Northam initially apologized for the offensive photo, then denied he was in it.
The new sexual assault claims against Fairfax were published in a Sunday night post on right-wing website Big League Politics, which first reported Northam’s damning yearbook photo. Although Fairfax isn’t explicitly named, a woman claims a man fitting the lieutenant governor’s description sexually assaulted her in a hotel room during the 2004 Democratic National Convention in Boston.
Fairfax has vehemently denied the allegations and described his encounter with the woman as “consensual.”
In a Monday article, The Washington Post acknowledged it was approached by the woman in 2017 and carefully looked into her claims. The newspaper included graphic details of the alleged assault but said it was unable to confirm her account, noting the woman had never told anyone about what happened prior to her contacting The Post.

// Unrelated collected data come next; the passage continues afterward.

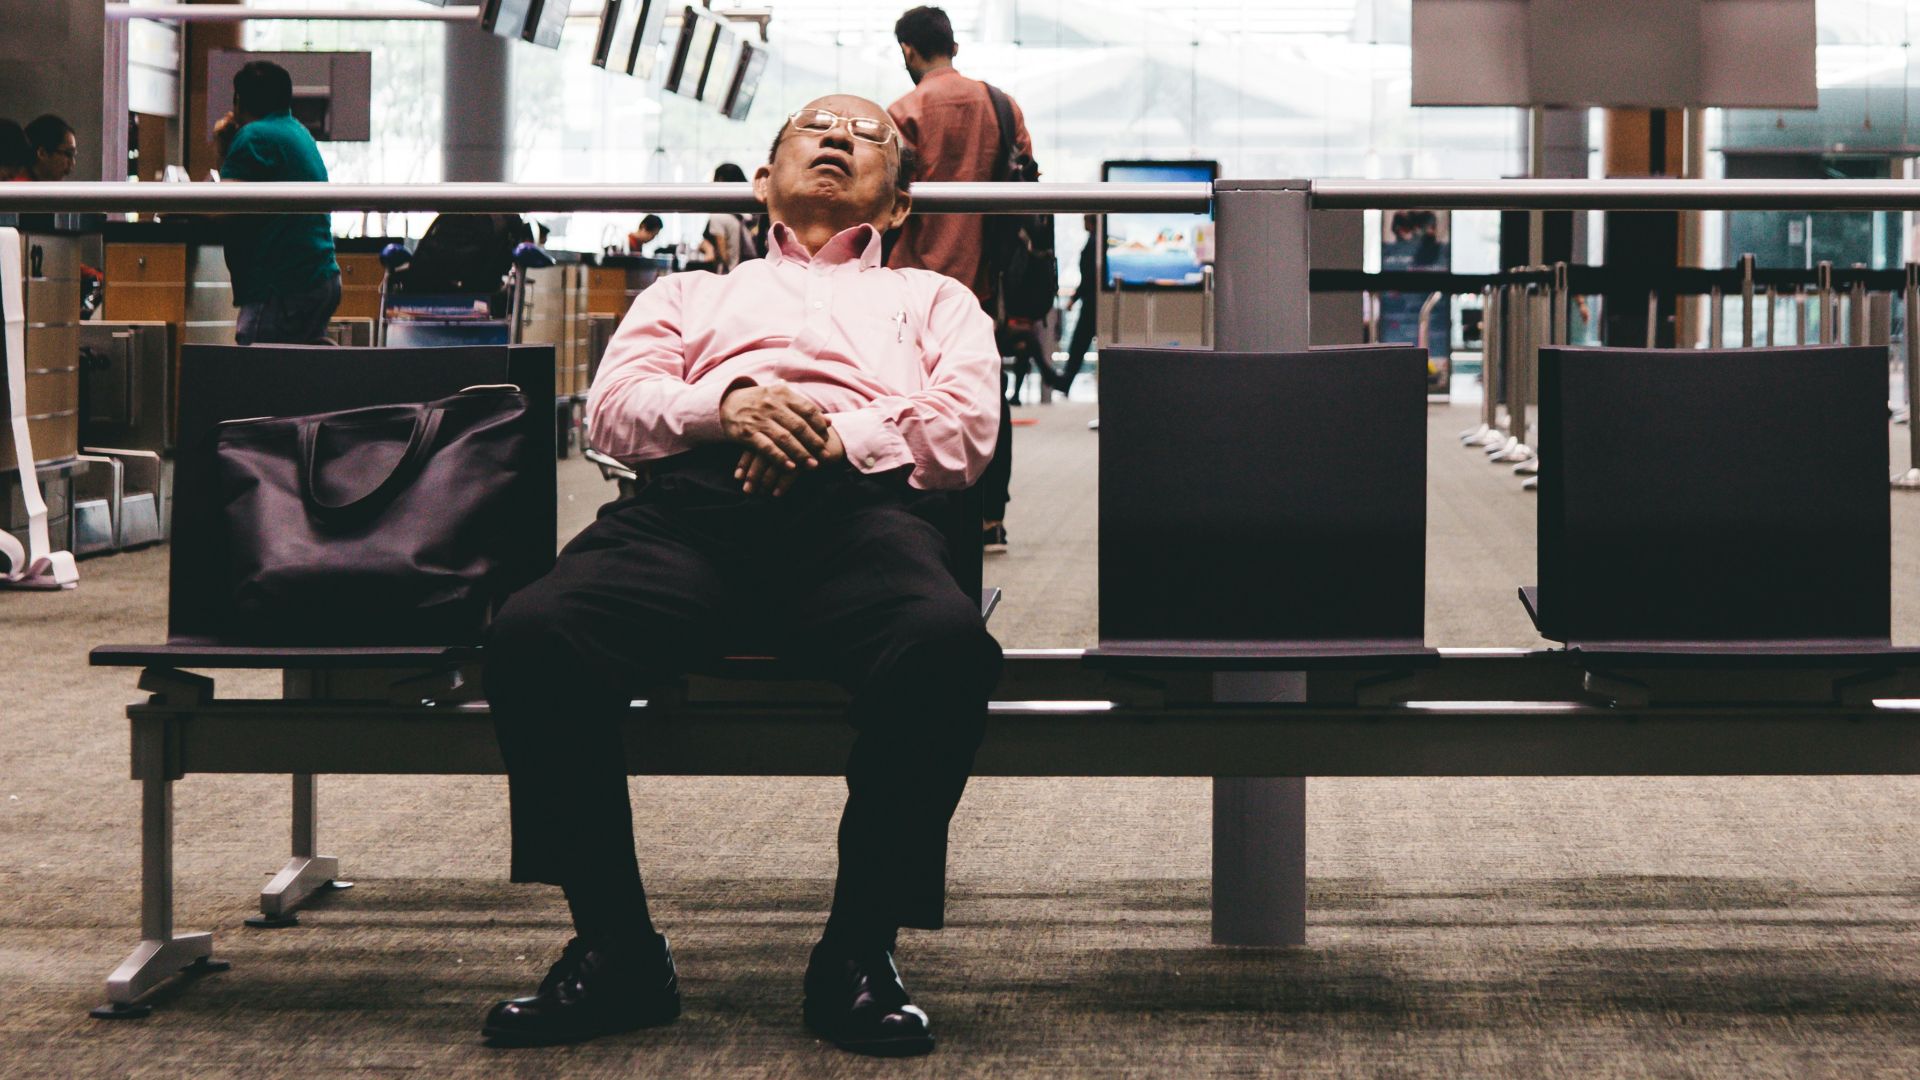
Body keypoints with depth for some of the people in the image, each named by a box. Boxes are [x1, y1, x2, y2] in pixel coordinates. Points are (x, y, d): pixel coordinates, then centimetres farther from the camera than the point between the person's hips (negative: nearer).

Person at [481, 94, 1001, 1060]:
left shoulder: (931, 300, 37)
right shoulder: (692, 293, 40)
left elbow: (965, 427, 16)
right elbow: (615, 404, 19)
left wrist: (837, 437, -4)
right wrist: (727, 404, -3)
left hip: (861, 501, -1)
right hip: (693, 497, 1)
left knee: (946, 643, -39)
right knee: (531, 635, -32)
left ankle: (858, 951, -24)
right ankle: (616, 950, -19)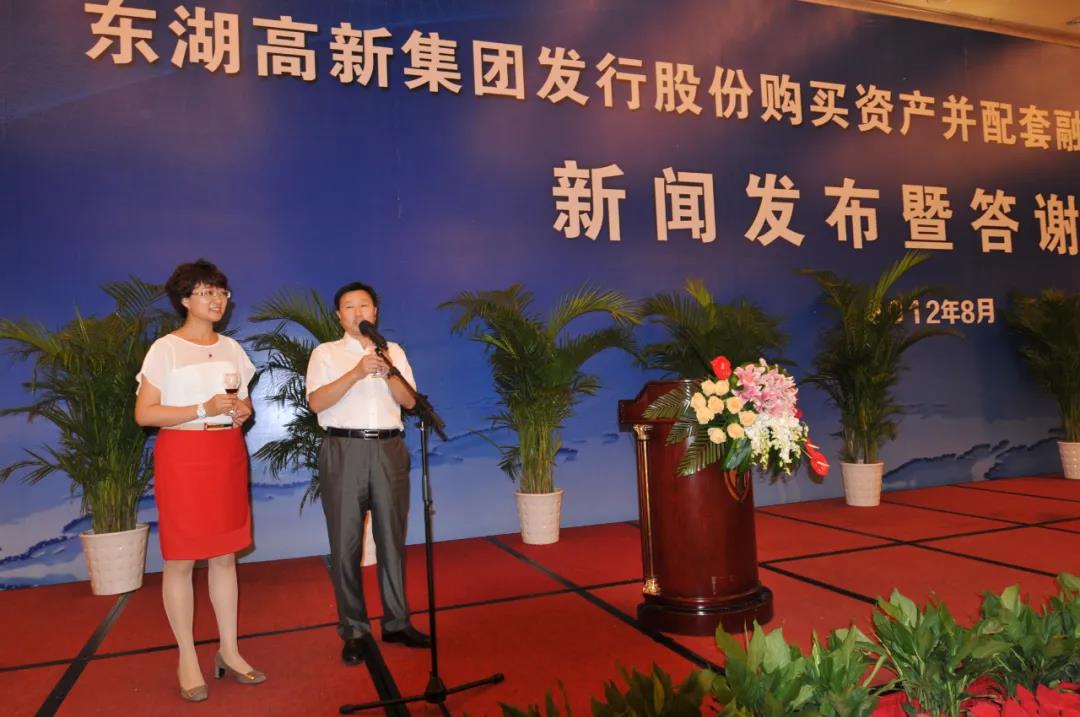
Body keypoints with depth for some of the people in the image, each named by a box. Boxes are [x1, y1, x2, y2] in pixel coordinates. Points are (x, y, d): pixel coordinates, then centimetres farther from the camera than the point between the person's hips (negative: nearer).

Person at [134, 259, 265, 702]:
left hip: (228, 456, 5)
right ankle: (187, 661, 14)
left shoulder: (231, 348, 10)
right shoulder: (165, 349, -5)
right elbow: (144, 414, -10)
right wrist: (203, 409, -19)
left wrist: (242, 411, -7)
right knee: (180, 559, 2)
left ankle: (229, 651, 19)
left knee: (225, 556, 10)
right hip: (182, 458, -5)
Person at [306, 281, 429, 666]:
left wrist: (388, 372, -13)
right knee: (346, 543, 1)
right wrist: (357, 372, -19)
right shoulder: (325, 353, 6)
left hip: (389, 449, 3)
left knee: (392, 538, 8)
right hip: (344, 450, -2)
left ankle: (396, 621, 19)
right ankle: (353, 630, 12)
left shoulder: (394, 351, 14)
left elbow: (409, 401, 5)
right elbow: (316, 402, -8)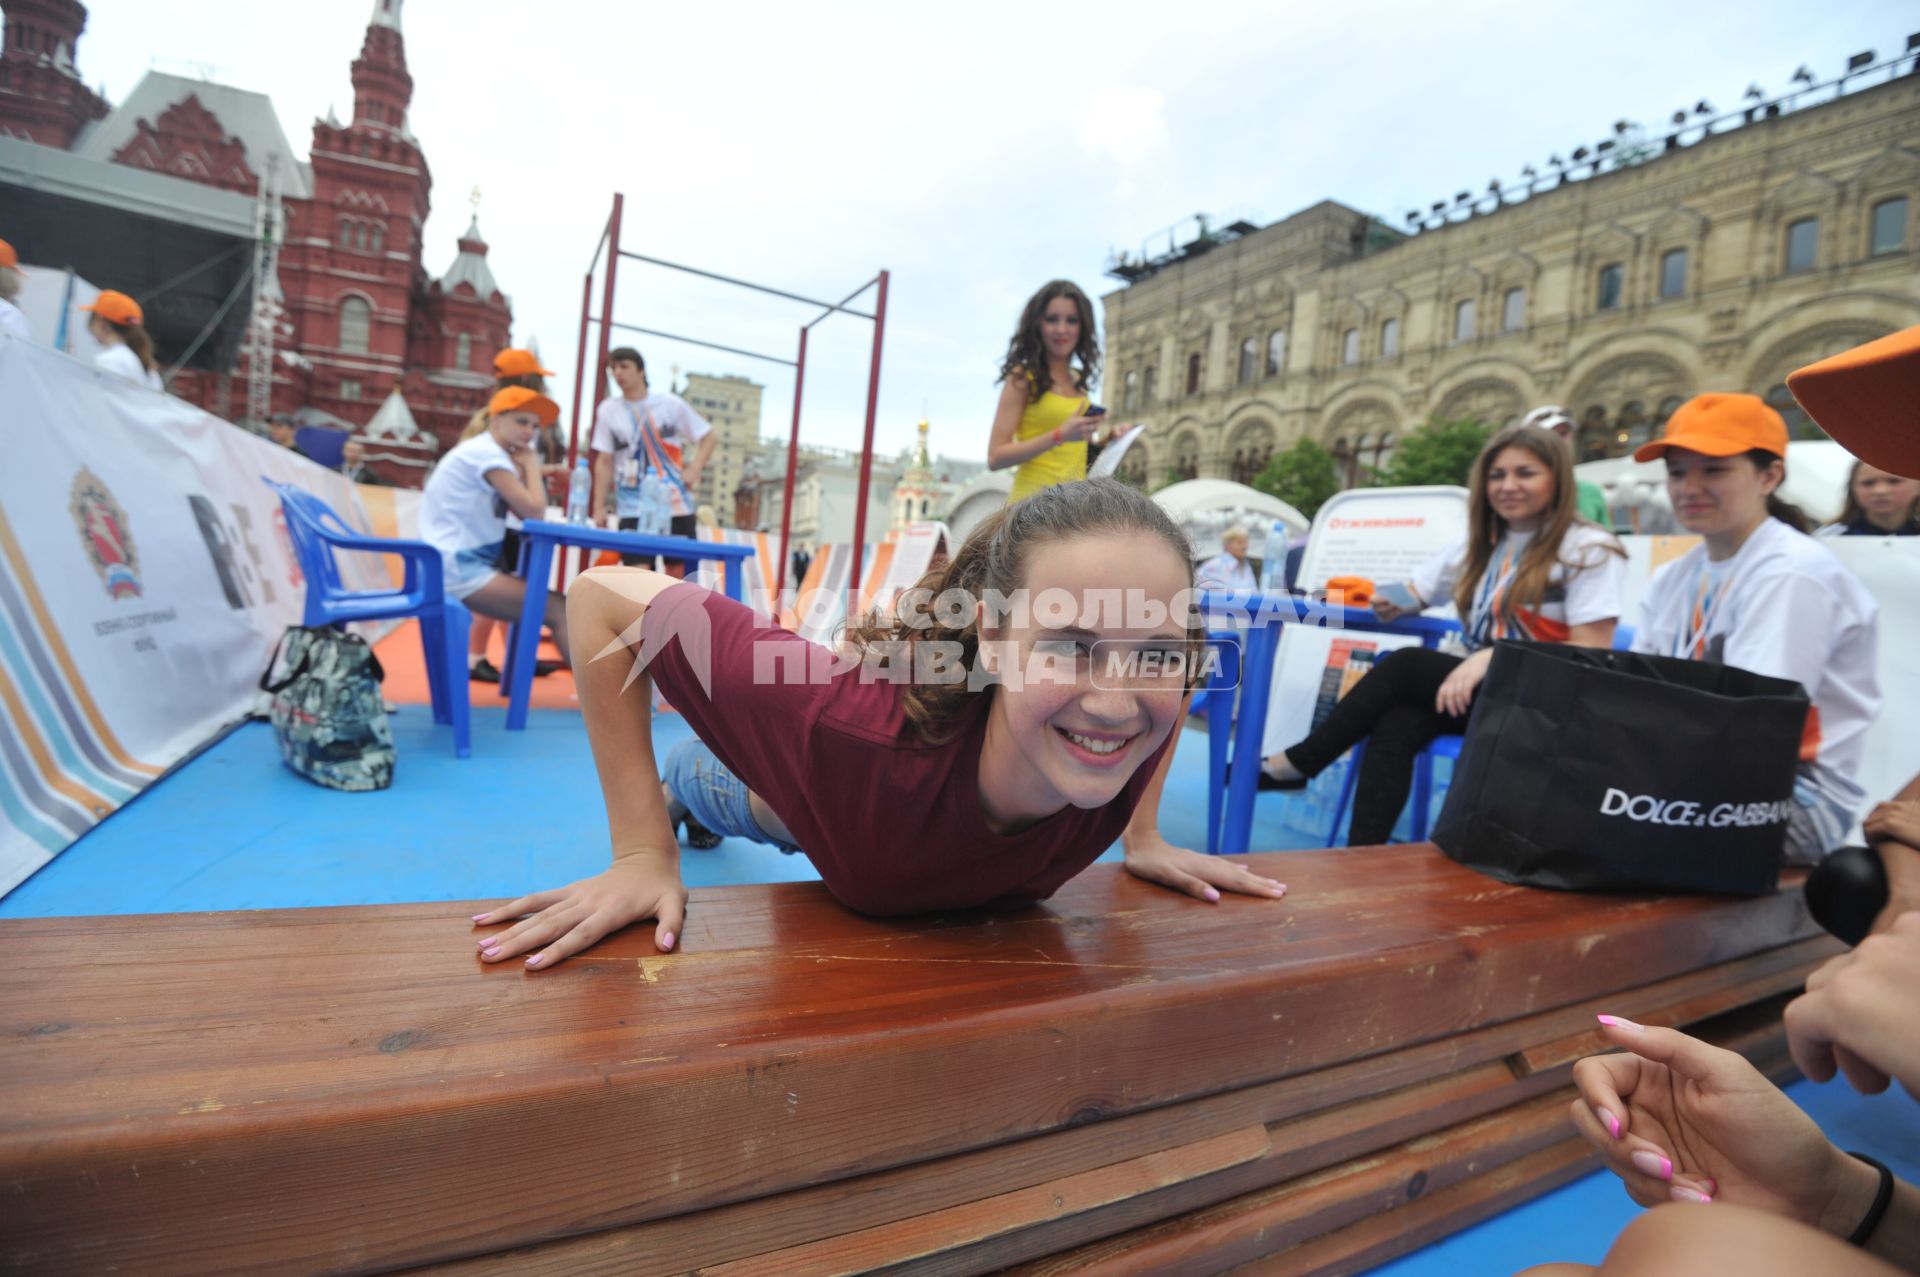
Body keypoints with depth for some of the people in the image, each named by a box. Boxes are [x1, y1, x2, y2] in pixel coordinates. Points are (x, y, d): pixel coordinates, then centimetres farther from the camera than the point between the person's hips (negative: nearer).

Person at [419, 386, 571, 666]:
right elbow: (534, 512, -20)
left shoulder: (487, 453, 16)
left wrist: (523, 469, 1)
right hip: (456, 569, -10)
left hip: (458, 565, 10)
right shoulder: (486, 453, -13)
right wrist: (531, 466, -5)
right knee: (560, 610, -17)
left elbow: (525, 512, 10)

The accuser hasn’t been named.
Fairfax’s camp has previously asserted that The Post decided against publishing the story after it found “significant red flags and inconsistencies within the allegations,” however, the newspaper disputed this, calling the claim “incorrect.”
“Fairfax and the woman told different versions of what happened in the hotel room with no one else present,” the paper stated. “The Washington Post could not find anyone who could corroborate either version.”
In a statement, Fairfax argued that “not one other reputable media outlet has seen fit to air this false claim” before it was published on Big League Politics and accused The Washington Post of “smearing an elected official.” “Only now, during a time of intense media attention surrounding Virginia politics, has this false claim been raised again.”
“The Lt. Governor will take appropriate legal action against those attempting to spread this defamatory and false allegation,” it continued.
Fairfax’s accuser is lawyering up as well. NPR reported Tuesday that the woman has retained Washington firm Katz, Marshall and Banks — the same firm that represented Dr. Christine Blasey Ford in her allegations against now-Supreme Court Justice Brett Kavanaugh.